§ **EXCERPT TO READ**
[Start of section]
A platypus is unlikely to be killed directly by wildfire even in the case of extreme fire events (McColl-Gausden et al. 2023; Serena et al. 2023). This likely reflects the fact that a platypus normally has access to numerous burrows providing ample protection from flames, smoke and heat (Serena et al. 1998). Similarly, the small aquatic organisms mainly eaten by a platypus are unlikely to be killed directly by fire, except possibly along small headwater streams (Gresswell 1999).
However, problems may potentially arise if major fire activity is followed by heavy rainfall before plants have a chance to regrow and replenish protective leaf litter on the ground. The resulting runoff from bare slopes can carry huge amounts of soil and ash into waterways. In the short term, this may degrade water quality to the point that fish and other organisms relying on gills (including a high proportion of platypus prey) are killed by a pulse of catastrophically low dissolved oxygen (Lyon and O’Connor 2008). Massive deposits of unconsolidated sediment in the channel will also degrade habitat quality, with Lyon and O’Connor (2008) finding that it took about two years for surplus sediment to disappear from their study area in northeastern Victoria.
Using traces of platypus DNA present in water as an indicator of platypus occurrence, McColl-Gausden et al. (2023) reported that platypus activity in an area may be reduced when a major fire event is followed by rainfall. However, the effect was found to depend on fire severity – though the modelled likelihood of platypus occupancy declined (as compared to pre-fire levels) at sites that were severely burned and then subject to high rainfall, platypus occupancy sometimes improved (again, as compared to pre-fire levels) when rain fell at less severely burned sites. Across all fire-affected sites, the predicted mean (or average) probability of pre-fire platypus occupancy was 0.78 (2 to 12 months before the 2019-2020 “Black Summer” wildfires began), dropping to 0.72 (within 6 months of the end of the 2019-2020 fires), and then rising to 0.79 (12 to 18 months after the end of the 2019-2020 fires).

Similarly, based on live-trapping surveys conducted in a river in northeastern Victoria before and after it was severely burned by wildfire in December 2019, Serena et al. (2023) found that platypus were consistently captured at every site where nets were set in surveys conducted 22 months before wildfire occurred, 5 weeks after the main fire event, and 35 weeks after substantial rain triggered mass movement of post-fire ash and sediment into the river. To access a copy of this paper, click here.
[End of section]
§ **PROVIDED MATERIAL**
[Start of section]
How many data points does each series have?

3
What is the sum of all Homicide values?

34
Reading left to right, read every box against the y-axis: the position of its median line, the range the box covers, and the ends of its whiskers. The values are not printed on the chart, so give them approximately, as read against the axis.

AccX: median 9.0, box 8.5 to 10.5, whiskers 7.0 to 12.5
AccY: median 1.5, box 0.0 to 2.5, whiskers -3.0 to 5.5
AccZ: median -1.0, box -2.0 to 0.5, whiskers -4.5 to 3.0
[End of section]
§ **TASKS TO PERFORM**
A - Edit the passage on platypus and wildfire by reproducing it between "However, problems may" and "in northeastern Victoria.", inclusive, with "heavy rainfall" changed to "intense rainfall".
B - Name every distinct work (authors and year) that the passage on platypus and wildfire cites.
C - Supply the next part of the passage on platypus and wildfire, following on from its final sentence.

§ **ANSWERS FOR THE TASKS**
A -
However, problems may potentially arise if major fire activity is followed by intense rainfall before plants have a chance to regrow and replenish protective leaf litter on the ground. The resulting runoff from bare slopes can carry huge amounts of soil and ash into waterways. In the short term, this may degrade water quality to the point that fish and other organisms relying on gills (including a high proportion of platypus prey) are killed by a pulse of catastrophically low dissolved oxygen (Lyon and O’Connor 2008). Massive deposits of unconsolidated sediment in the channel will also degrade habitat quality, with Lyon and O’Connor (2008) finding that it took about two years for surplus sediment to disappear from their study area in northeastern Victoria.

B - McColl-Gausden et al. 2023; Serena et al. 2023; Serena et al. 1998; Gresswell 1999; Lyon and O'Connor 2008

C -
Importantly, platypus reproduction was highly successful in the first post-fire breeding season, with six juveniles captured at the four sites where nets were set in March 2021 (see photo of one of the young males above at right). Enough young animals were produced that population density would have doubled if all young animals had settled down locally. In contrast to the apparent resilience of this platypus population, native fish abundance dropped by nearly 90% in the same area after sediment and ash entered the channel.
The major loss of fish implies that many other gilled organisms – including many platypus prey species – would have died at the same time. How is it possible that platypus not only managed to survive the same fire-related impacts but went on to produce many healthy offspring? Two possible explanations were proposed by Serena et al (2023):
- Platypus occupying badly impacted parts of the river temporarily moved to less badly affected habitats (such as adjoining tributary streams) until invertebrate prey populations recovered.
- Platypus remained in badly impacted parts of the river and survived by consuming the remains of recently killed organisms (such as fish) or by consuming prey that remain largely unaffected by post-fire siltation (such as worms) or by using stored body fat.
More generally, the fact that the platypus has developed successful strategies for dealing with fire-related impacts is not particularly surprising, given that these animals have been around for millions of years and fires of varying intensity occur routinely throughout most of the platypus’s range (Murphy et al. 2013).
Photos: APC
LITERATURE CITED
Gresswell RE (1999) Fire and aquatic ecosystems in forested biomes of North America. Transactions of the American Fisheries Society 128, 193-221.
Lyon PJ and O’Connor JP (2008) Smoke on the water: can riverine fish population recover following a catastrophic fire-related sediment slug? Austral Ecology 33, 794-806.
McColl-Gausden EF, Griffiths J, Collins L, Weeks AR and Tingley R (2023) The power of eDNA sampling to investigate the impact of Australian mega-fires on platypus occupancy. Biological Conservation 286, 110219.
Murphy BP, Bradstock RA, Boer MM, Carter J, Cary GJ, Cochrane MA, Fensham RJ et al. (2013) Fire regime of Australia: a pyrogeographic model system. Journal of Biogeography 40, 1048-1058.
Serena M, Thomas JL, Williams GA and Officer RCE (1998) Use of stream and river habitats by the platypus, Ornithorhynchus anatinus, in an urban fringe environment. Australian Journal of Zoology 46, 267-282.
Serena M, Lyon JP, Tonkin ZD, Lieschke J and Williams GA (2023) Differential impacts of a wildfire and post-fire sedimentation event on platypus and fish populations in a Victorian upland River. Marine and Freshwater Research 74, 86-94.